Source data

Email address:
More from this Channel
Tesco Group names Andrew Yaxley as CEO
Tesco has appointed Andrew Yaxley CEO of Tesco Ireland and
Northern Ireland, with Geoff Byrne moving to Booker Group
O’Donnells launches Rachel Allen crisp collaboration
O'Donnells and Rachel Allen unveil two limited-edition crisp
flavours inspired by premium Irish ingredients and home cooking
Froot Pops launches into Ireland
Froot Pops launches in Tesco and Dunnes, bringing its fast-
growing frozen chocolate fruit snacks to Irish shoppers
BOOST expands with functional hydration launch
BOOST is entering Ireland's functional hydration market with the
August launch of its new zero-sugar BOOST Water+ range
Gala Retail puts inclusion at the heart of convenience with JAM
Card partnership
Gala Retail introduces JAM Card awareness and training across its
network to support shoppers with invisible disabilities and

# [EXERCISE]
Format the lines above as a Markdown table with two columns, Row for the row number and Line for the text of each line, leaving out any blank lines.

# [TASK ANSWER]
| Row | Line |
|---|---|
| 1 | Email address: |
| 2 | More from this Channel |
| 3 | Tesco Group names Andrew Yaxley as CEO |
| 4 | Tesco has appointed Andrew Yaxley CEO of Tesco Ireland and |
| 5 | Northern Ireland, with Geoff Byrne moving to Booker Group |
| 6 | O’Donnells launches Rachel Allen crisp collaboration |
| 7 | O'Donnells and Rachel Allen unveil two limited-edition crisp |
| 8 | flavours inspired by premium Irish ingredients and home cooking |
| 9 | Froot Pops launches into Ireland |
| 10 | Froot Pops launches in Tesco and Dunnes, bringing its fast- |
| 11 | growing frozen chocolate fruit snacks to Irish shoppers |
| 12 | BOOST expands with functional hydration launch |
| 13 | BOOST is entering Ireland's functional hydration market with the |
| 14 | August launch of its new zero-sugar BOOST Water+ range |
| 15 | Gala Retail puts inclusion at the heart of convenience with JAM |
| 16 | Card partnership |
| 17 | Gala Retail introduces JAM Card awareness and training across its |
| 18 | network to support shoppers with invisible disabilities and |